Kokonoe actually seem to mull over the offer for a moment or two. "Nah. I have a Ragna over there right now, I don't want to make a Black Beast by mistake."

"I'd be glad to make one on purpose, if you prefer."

"Terumi-san, please abstain from your evil schemes for today." Hazama asked with a smile and a hint of silver from his pockets. "Your condition may worsen, after all."

Sector Seven's genius professor turned around with a hint of curiosity. "Oh, are you sick?"

"Yes. You see, Terumi-san is madly in love."

"No I'm not!"

"Oh man, looks like it's terminal then." Kokonoe slightly raised her eyebrows. "My condolences. I hope you go out slowly and painfully. Now, if you excuse me, I have to get back to my own family outing."

"It was nice seeing you, Professor Kokonoe." Uncaring, Hazama dropped a mini Ouroboros on Terumi's back, where it gladly began snaking around in search of a nice and dark place to stay. The ghost did not react, but his angry expression said quite enough. "I hope you enjoy your day."

"And I hope you die choking on a boiled egg, but sadly we can't have everything we wish for." She sighed as she pressed the red button.

The ground shook once again, and Tager took off to the sky. "Wait, you still haven't taken those rocked boots off me?!"

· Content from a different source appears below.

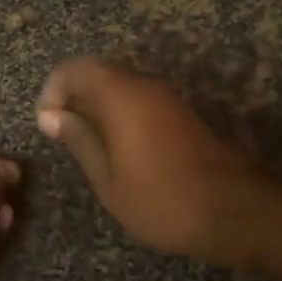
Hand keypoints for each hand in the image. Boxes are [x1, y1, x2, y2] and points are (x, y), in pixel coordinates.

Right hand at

"Of course not, they're an upgrade."

"They are a safety hazard!"

"Oh, come on, it's not like you're gonna drop on someone's head."

"We're flying, meow!"

After that, the conversation became too quiet for the Captain to follow, so he turned around, grabbed Terumi by the leg and pulled the ghost along to the sea. Hazama made sure to drag the other through the roughest terrain he could find. The mini Ouroboros decided to coil around his neck.